## 本文
────

ヒゲダン、ミセス、マカロニえんぴつ……親しみやすさの背後に光るスパイスが効いた音作り 各バンド最新作を分析

 サウンド面で言えばヒゲダンはR&Bやヒップホップ、ミセスはEDMを参照して、バンドサウンドに広がりを与えている。一方で、4月1日に『hope』をリリースしたマカロニえんぴつは、ギター、ベース、キーボード、ドラムのオーソドックスなバンドアンサンブルからブレない。バンドサウンドの軸がたしかだからこそ、細やかなアレンジが雄弁に響いている。「この度の恥は掻き捨て」でフィーチャーされるチープなリズムボックスのように、なんならアナクロニックな味わいさえある。そこで安直なノスタルジーに引きずられないのは端的に楽曲の強さということだろう。

────

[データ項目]
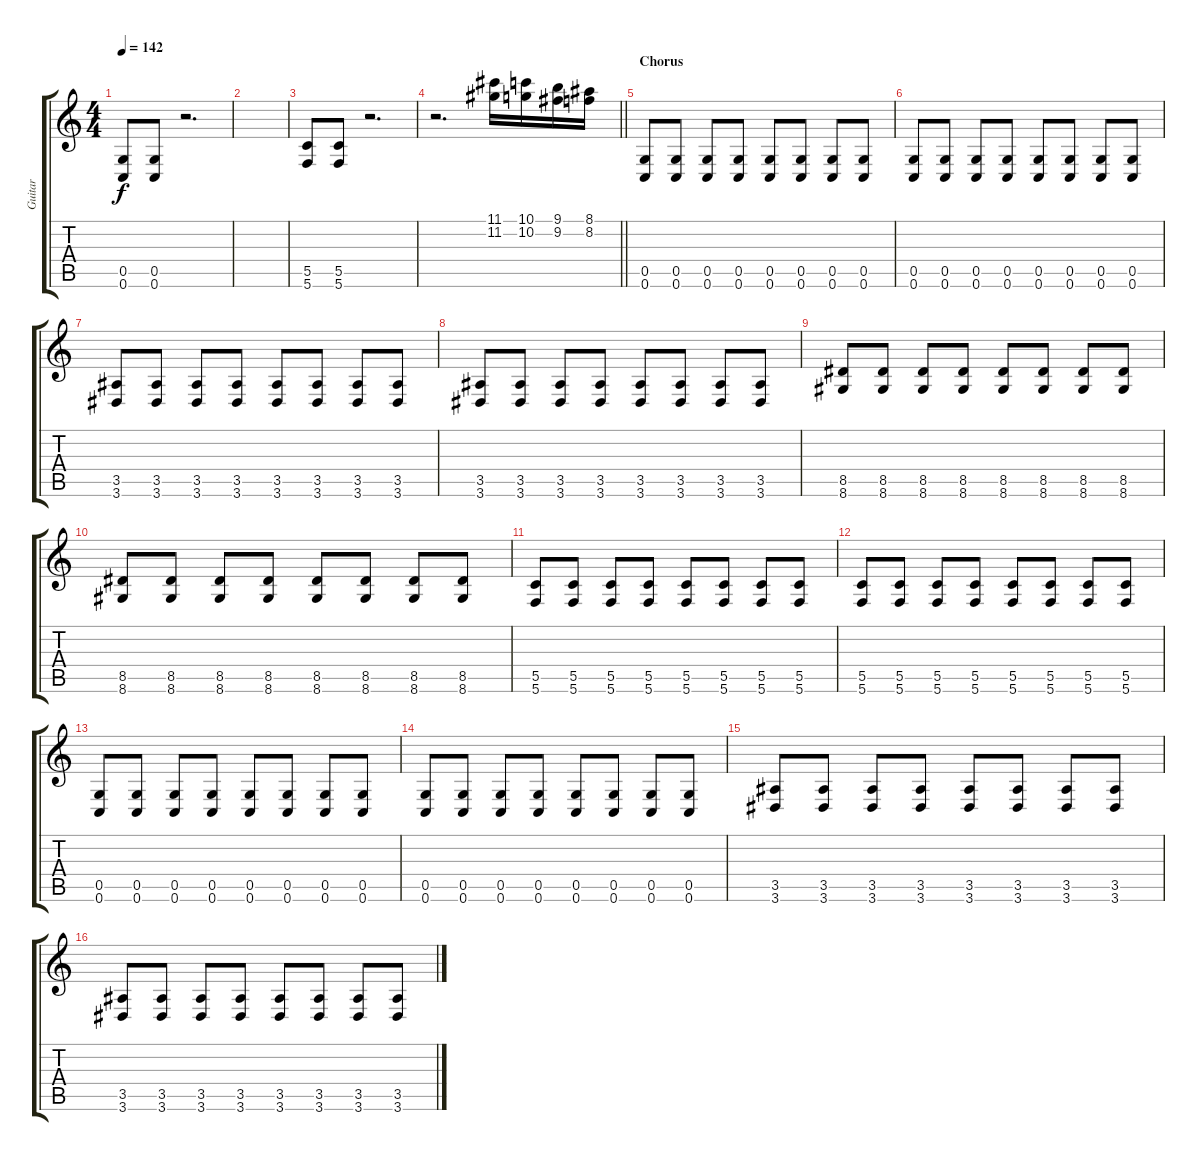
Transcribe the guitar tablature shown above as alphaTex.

\track ("Guitar " "Guitar ") {instrument distortionguitar}
\staff {score tabs}
\tuning (D4 A3 F3 C3 G2 C2) {hide}
\ts (4 4)
\tempo 142
\clef g2
\ks c
(0.5 0.6).8{dy f} (0.5 0.6).8 r.2{d} |
|
(5.5 5.6).8 (5.5 5.6).8 r.2{d} |
\barLineRight lightlight
r.2{d} (11.1 11.2).16{instrument guitarfretnoise} (10.1 10.2).16 (9.1 9.2).16 (8.1 8.2).16 |
\section ("" "Chorus")
(0.5 0.6).8{instrument distortionguitar} (0.5 0.6).8 (0.5 0.6).8 (0.5 0.6).8 (0.5 0.6).8 (0.5 0.6).8 (0.5 0.6).8 (0.5 0.6).8 |
(0.5 0.6).8 (0.5 0.6).8 (0.5 0.6).8 (0.5 0.6).8 (0.5 0.6).8 (0.5 0.6).8 (0.5 0.6).8 (0.5 0.6).8 |
(3.5 3.6).8 (3.5 3.6).8 (3.5 3.6).8 (3.5 3.6).8 (3.5 3.6).8 (3.5 3.6).8 (3.5 3.6).8 (3.5 3.6).8 |
(3.5 3.6).8 (3.5 3.6).8 (3.5 3.6).8 (3.5 3.6).8 (3.5 3.6).8 (3.5 3.6).8 (3.5 3.6).8 (3.5 3.6).8 |
(8.5 8.6).8 (8.5 8.6).8 (8.5 8.6).8 (8.5 8.6).8 (8.5 8.6).8 (8.5 8.6).8 (8.5 8.6).8 (8.5 8.6).8 |
(8.5 8.6).8 (8.5 8.6).8 (8.5 8.6).8 (8.5 8.6).8 (8.5 8.6).8 (8.5 8.6).8 (8.5 8.6).8 (8.5 8.6).8 |
(5.5 5.6).8 (5.5 5.6).8 (5.5 5.6).8 (5.5 5.6).8 (5.5 5.6).8 (5.5 5.6).8 (5.5 5.6).8 (5.5 5.6).8 |
(5.5 5.6).8 (5.5 5.6).8 (5.5 5.6).8 (5.5 5.6).8 (5.5 5.6).8 (5.5 5.6).8 (5.5 5.6).8 (5.5 5.6).8 |
(0.5 0.6).8 (0.5 0.6).8 (0.5 0.6).8 (0.5 0.6).8 (0.5 0.6).8 (0.5 0.6).8 (0.5 0.6).8 (0.5 0.6).8 |
(0.5 0.6).8 (0.5 0.6).8 (0.5 0.6).8 (0.5 0.6).8 (0.5 0.6).8 (0.5 0.6).8 (0.5 0.6).8 (0.5 0.6).8 |
(3.5 3.6).8 (3.5 3.6).8 (3.5 3.6).8 (3.5 3.6).8 (3.5 3.6).8 (3.5 3.6).8 (3.5 3.6).8 (3.5 3.6).8 |
(3.5 3.6).8 (3.5 3.6).8 (3.5 3.6).8 (3.5 3.6).8 (3.5 3.6).8 (3.5 3.6).8 (3.5 3.6).8 (3.5 3.6).8
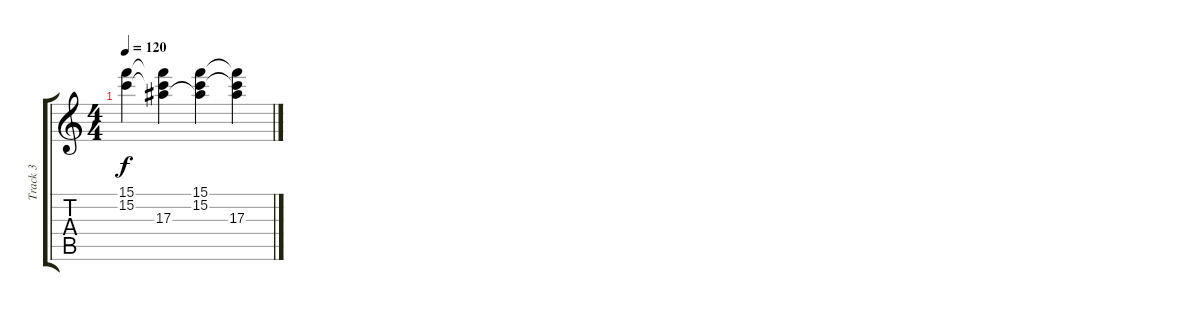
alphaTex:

\track ("Track 3" "Track 3") {instrument acousticguitarsteel}
\staff {score tabs}
\tuning (D4 A3 F3 C3 G2 D2) {hide}
\ts (4 4)
\tempo 120
\clef g2
\ks c
(15.1 15.2).4{dy f} (15.1{t} 15.2{t} 17.3).4 (15.1 15.2 17.3{t}).4 (15.1{t} 15.2{t} 17.3).4
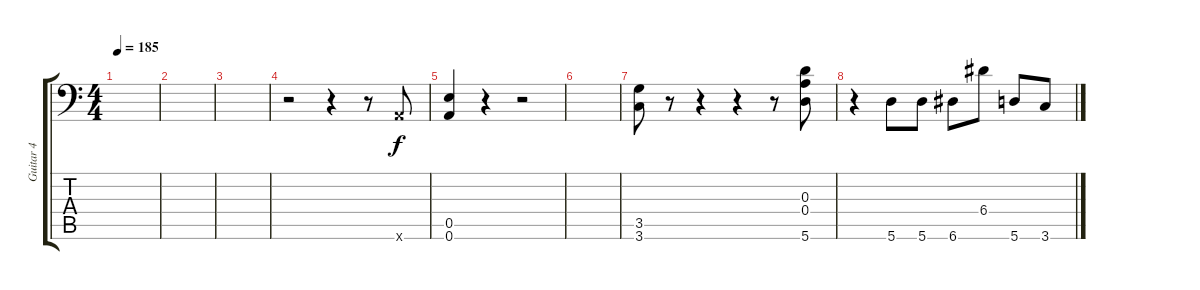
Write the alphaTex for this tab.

\track ("Guitar 4" "Guitar 4") {instrument distortionguitar}
\staff {score tabs}
\tuning (B3 Gb3 D3 A2 E2 A1) {hide}
\ts (4 4)
\tempo 185
\clef f4
\ks c
|
|
|
r.2 r.4 r.8 0.6{x}.8 |
(0.5 0.6).4 r.4 r.2 |
|
(3.5 3.6).8 r.8 r.4 r.4 r.8 (0.3 0.4 5.6).8 |
r.4 5.6.8 5.6.8 6.6.8 6.4.8 5.6.8 3.6.8
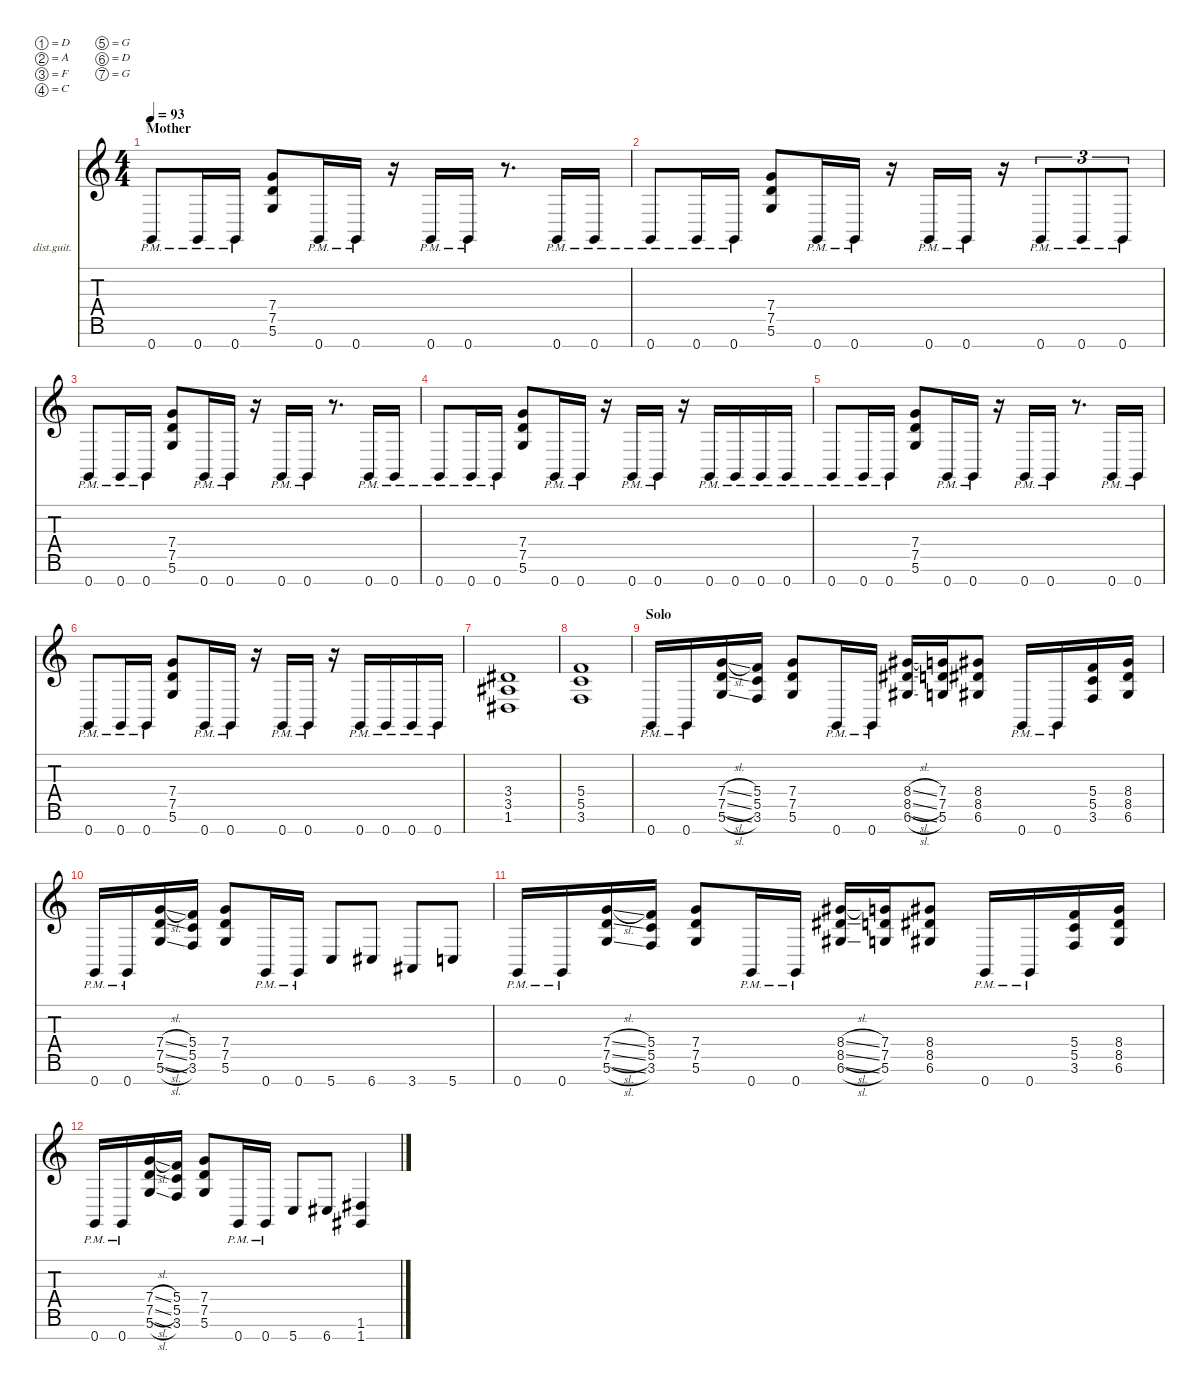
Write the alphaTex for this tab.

\defaultSystemsLayout 2
\hideDynamics
\bracketExtendMode nobrackets
\firstSystemTrackNameOrientation horizontal
\otherSystemsTrackNameOrientation horizontal
\track ("Distortion Guitar" "dist.guit.") {defaultSystemsLayout 2 instrument distortionguitar}
\staff {score tabs}
\tuning (D4 A3 F3 C3 G2 D2 G1)
\ts (4 4)
\section ("" "Mother")
\tempo 93
\clef g2
\ks c
0.7{pm}.8{dy mf beam Up} 0.7{pm}.16{beam Up} 0.7{pm}.16{beam Up} (5.6 7.5 7.4).8{beam Up} 0.7{pm}.16{beam Up} 0.7{pm}.16{beam Up} r.16{beam Up} 0.7{pm}.16{beam Up} 0.7{pm}.16{beam Up} r.8{d beam Up} 0.7{pm}.16{beam Up} 0.7{pm}.16{beam Up} |
0.7{pm}.8{beam Up} 0.7{pm}.16{beam Up} 0.7{pm}.16{beam Up} (5.6 7.5 7.4).8{beam Up} 0.7{pm}.16{beam Up} 0.7{pm}.16{beam Up} r.16{beam Up} 0.7{pm}.16{beam Up} 0.7{pm}.16{beam Up} r.16{beam Up} 0.7{pm}.8{tu (3 2) beam Up} 0.7{pm}.8{tu (3 2) beam Up} 0.7{pm}.8{tu (3 2) beam Up} |
0.7{pm}.8{beam Up} 0.7{pm}.16{beam Up} 0.7{pm}.16{beam Up} (5.6 7.5 7.4).8{beam Up} 0.7{pm}.16{beam Up} 0.7{pm}.16{beam Up} r.16{beam Up} 0.7{pm}.16{beam Up} 0.7{pm}.16{beam Up} r.8{d beam Up} 0.7{pm}.16{beam Up} 0.7{pm}.16{beam Up} |
0.7{pm}.8{beam Up} 0.7{pm}.16{beam Up} 0.7{pm}.16{beam Up} (5.6 7.5 7.4).8{beam Up} 0.7{pm}.16{beam Up} 0.7{pm}.16{beam Up} r.16{beam Up} 0.7{pm}.16{beam Up} 0.7{pm}.16{beam Up} r.16{beam Up} 0.7{pm}.16{beam Up} 0.7{pm}.16{beam Up} 0.7{pm}.16{beam Up} 0.7{pm}.16{beam Up} |
0.7{pm}.8{beam Up} 0.7{pm}.16{beam Up} 0.7{pm}.16{beam Up} (5.6 7.5 7.4).8{beam Up} 0.7{pm}.16{beam Up} 0.7{pm}.16{beam Up} r.16{beam Up} 0.7{pm}.16{beam Up} 0.7{pm}.16{beam Up} r.8{d beam Up} 0.7{pm}.16{beam Up} 0.7{pm}.16{beam Up} |
0.7{pm}.8{beam Up} 0.7{pm}.16{beam Up} 0.7{pm}.16{beam Up} (5.6 7.5 7.4).8{beam Up} 0.7{pm}.16{beam Up} 0.7{pm}.16{beam Up} r.16{beam Up} 0.7{pm}.16{beam Up} 0.7{pm}.16{beam Up} r.16{beam Up} 0.7{pm}.16{beam Up} 0.7{pm}.16{beam Up} 0.7{pm}.16{beam Up} 0.7{pm}.16{beam Up} |
(1.6{acc #} 3.5{acc #} 3.4{acc #}).1{beam Up} |
(3.6 5.5 5.4).1{beam Up} |
\section ("" "Solo")
0.7{pm}.16{beam Up} 0.7{pm}.16{beam Up} (5.6{sl} 7.5{sl} 7.4{sl}).16{beam Up} (3.6 5.5 5.4).16{beam Up} (5.6 7.5 7.4).8{beam Up} 0.7{pm}.16{beam Up} 0.7{pm}.16{beam Up} (6.6{sl acc #} 8.5{sl acc #} 8.4{sl acc #}).16{beam Up} (5.6 7.5 7.4).16{beam Up} (6.6{acc #} 8.5{acc #} 8.4{acc #}).8{beam Up} 0.7{pm}.16{beam Up} 0.7{pm}.16{beam Up} (3.6 5.5 5.4).16{beam Up} (6.6{acc #} 8.5{acc #} 8.4{acc #}).16{beam Up} |
0.7{pm}.16{beam Up} 0.7{pm}.16{beam Up} (5.6{sl} 7.5{sl} 7.4{sl}).16{beam Up} (3.6 5.5 5.4).16{beam Up} (5.6 7.5 7.4).8{beam Up} 0.7{pm}.16{beam Up} 0.7{pm}.16{beam Up} 5.7.8{beam Up} 6.7{acc #}.8{beam Up} 3.7{acc #}.8{beam Up} 5.7.8{beam Up} |
0.7{pm}.16{beam Up} 0.7{pm}.16{beam Up} (5.6{sl} 7.5{sl} 7.4{sl}).16{beam Up} (3.6 5.5 5.4).16{beam Up} (5.6 7.5 7.4).8{beam Up} 0.7{pm}.16{beam Up} 0.7{pm}.16{beam Up} (6.6{sl acc #} 8.5{sl acc #} 8.4{sl acc #}).16{beam Up} (5.6 7.5 7.4).16{beam Up} (6.6{acc #} 8.5{acc #} 8.4{acc #}).8{beam Up} 0.7{pm}.16{beam Up} 0.7{pm}.16{beam Up} (3.6 5.5 5.4).16{beam Up} (6.6{acc #} 8.5{acc #} 8.4{acc #}).16{beam Up} |
0.7{pm}.16{beam Up} 0.7{pm}.16{beam Up} (5.6{sl} 7.5{sl} 7.4{sl}).16{beam Up} (3.6 5.5 5.4).16{beam Up} (5.6 7.5 7.4).8{beam Up} 0.7{pm}.16{beam Up} 0.7{pm}.16{beam Up} 5.7.8{beam Up} 6.7{acc #}.8{beam Up} (1.7{acc #} 1.6{acc #}).4{beam Up}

────

## 課題の目標 1
バンドの最新作を論じた本文を2文で要約せよ。
## 課題の目標 2
本文によると、マカロニえんぴつが『hope』をリリースしたのは何月何日か。
## 課題の目標 3
ヒゲダン、ミセス、マカロニえんぴつの最新作を分析した本文を、最後の文の後から書き継げ。

## 解答例 1
ヒゲダンはR&Bやヒップホップ、ミセスはEDMを参照してバンドサウンドに広がりを与えている。一方、『hope』をリリースしたマカロニえんぴつはオーソドックスなバンドアンサンブルからブレず、アナクロニックな味わいさえある細やかなアレンジを響かせながら、楽曲の強さによって安直なノスタルジーに引きずられずにいる。

## 解答例 2
4月1日。

## 解答例 3
 同作についてはすでにレビューを書いている(マカロニえんぴつ『hope』がチャート健闘 ユーモアとオマージュ溢れるポップセンス光る1枚に)ので詳しくはそちらに譲るが、そこでも強調したように、過去のディスコグラフィをさかのぼっても『hope』は出色の一枚だと思う。全体を貫くコンセプトに凝るよりも、まず各々個性に満ちた楽曲がぎゅっと寄り集まることでうまれる幸福感を味わうことができる。アルバムとしての強度を担保するのは必ずしも物語や背景となる設定ではないのだ。

マカロニえんぴつ『hope』

 以上、本記事では4月リリースの新譜ということでアトランダム的にピックアップした3組を紹介してきた。どのバンドも、親しみやすさの背後に光るスパイスのような捻りが印象的だ。その捻りを裏打ちする細やかなサウンドの作り込みに、いま一度耳を傾けてみたい。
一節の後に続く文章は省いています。